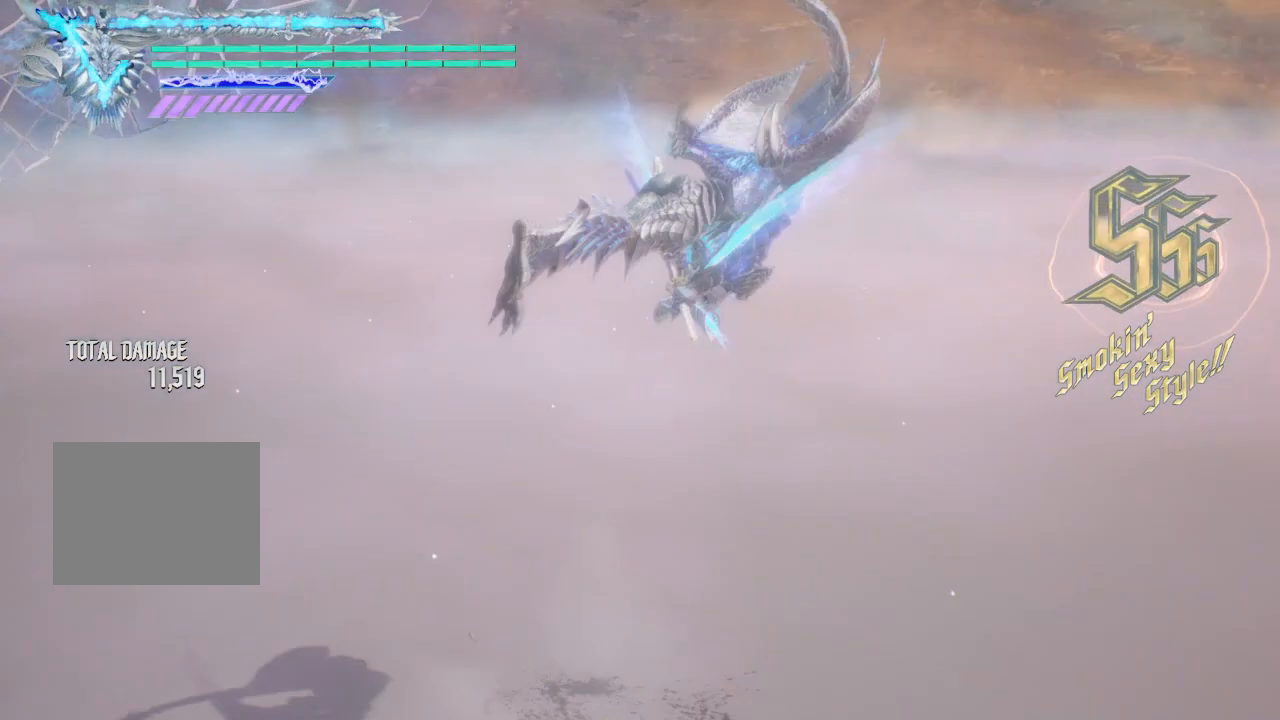
{"buttons": ["Y"], "left_stick": "down-right", "right_stick": "center", "events": [[125, "A", "up"], [125, "left_stick", "up"], [250, "Y", "down"], [250, "left_stick", "down-right"]]}
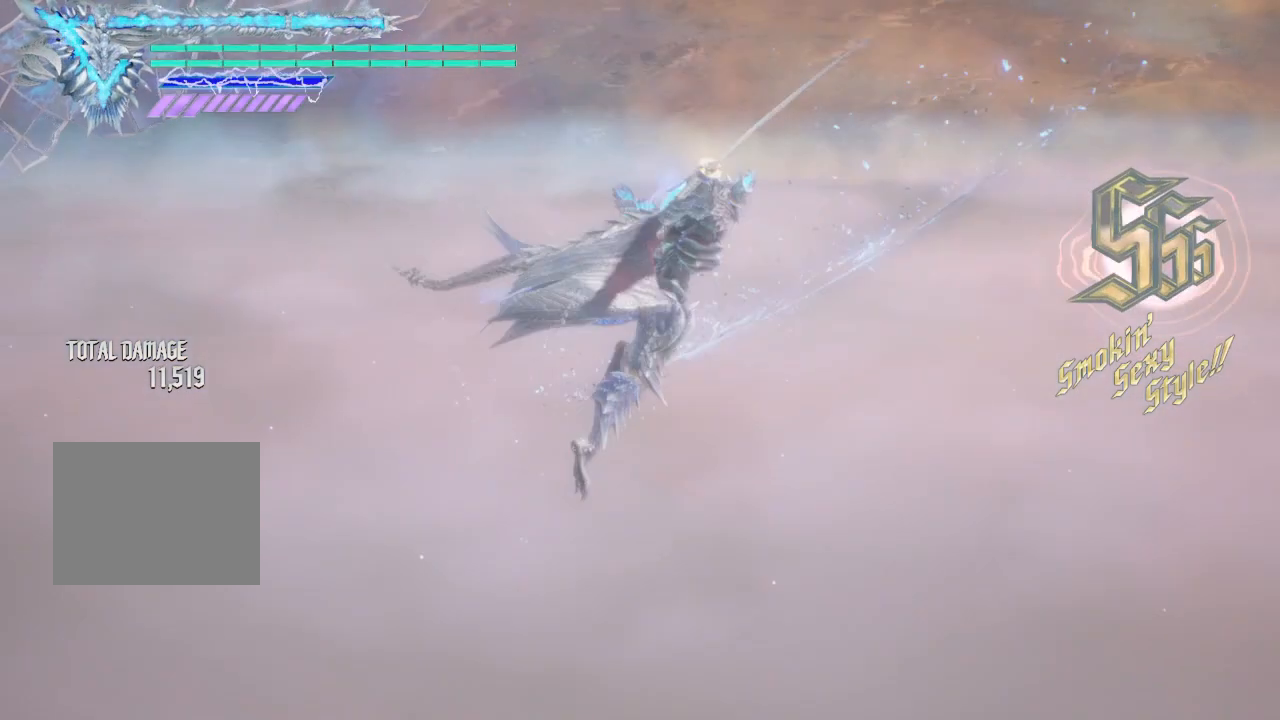
{"buttons": ["Y"], "left_stick": "down-right", "right_stick": "center", "events": [[250, "Y", "up"], [375, "Y", "down"]]}
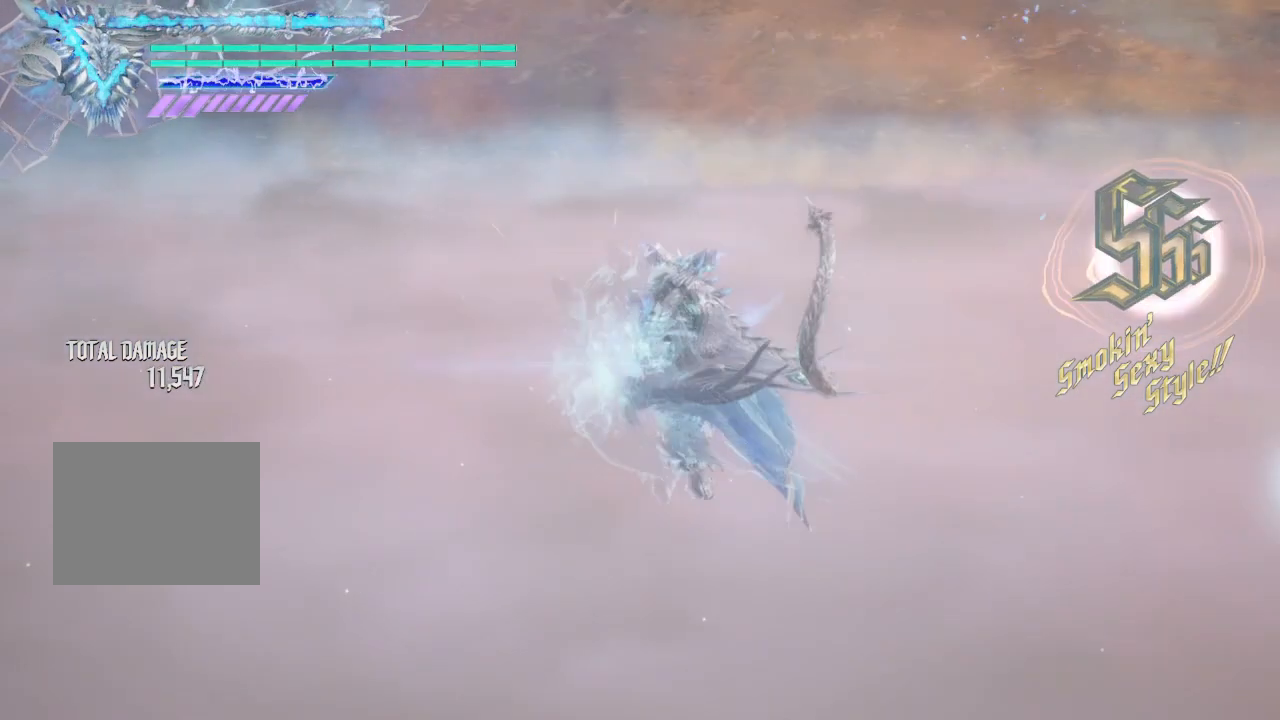
{"buttons": ["Y"], "left_stick": "center", "right_stick": "down-right", "events": [[250, "left_stick", "center"], [250, "right_stick", "down-right"]]}
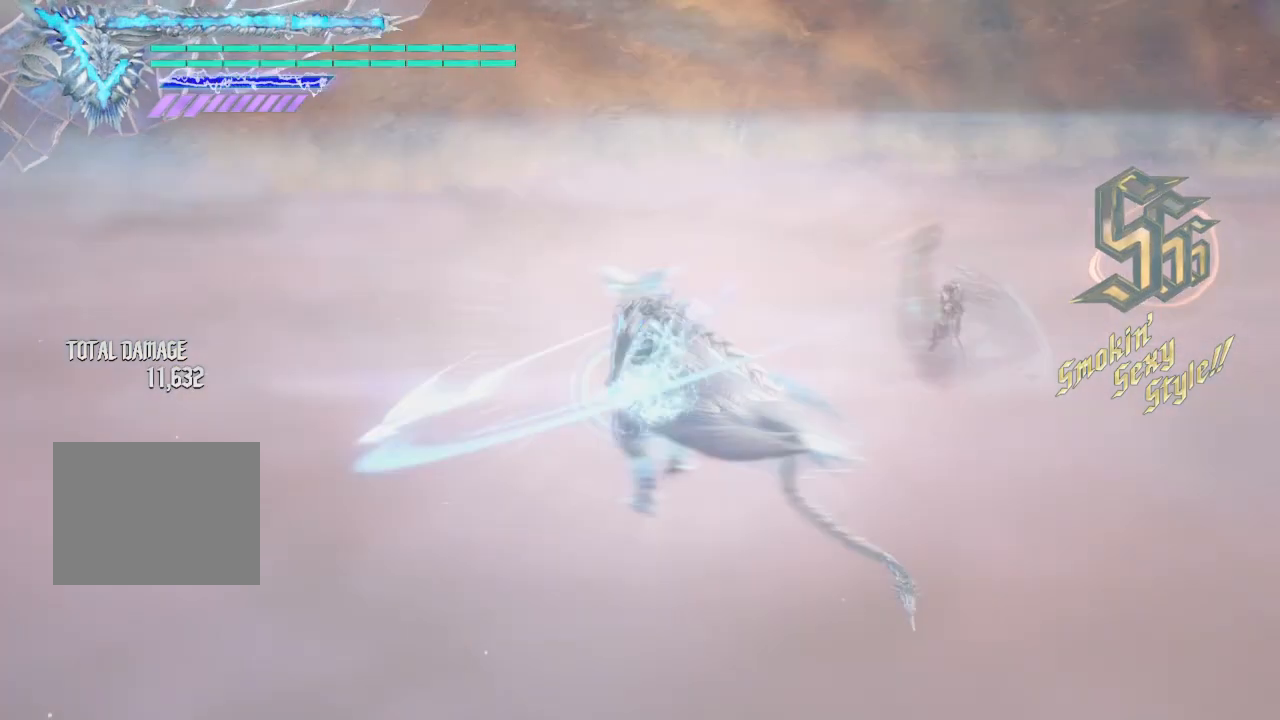
{"buttons": ["Y"], "left_stick": "center", "right_stick": "center", "events": [[500, "right_stick", "center"]]}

◆ ◆ ◆ ◆

From the data above, write out everything exactly except the pictures.

• Your response:
{"buttons": ["Y"], "left_stick": "down-right", "right_stick": "center", "events": [[125, "A", "up"], [125, "left_stick", "up"], [250, "Y", "down"], [250, "left_stick", "down-right"]]}
{"buttons": ["Y"], "left_stick": "down-right", "right_stick": "center", "events": [[250, "Y", "up"], [375, "Y", "down"]]}
{"buttons": ["Y"], "left_stick": "center", "right_stick": "down-right", "events": [[250, "left_stick", "center"], [250, "right_stick", "down-right"]]}
{"buttons": ["Y"], "left_stick": "center", "right_stick": "center", "events": [[500, "right_stick", "center"]]}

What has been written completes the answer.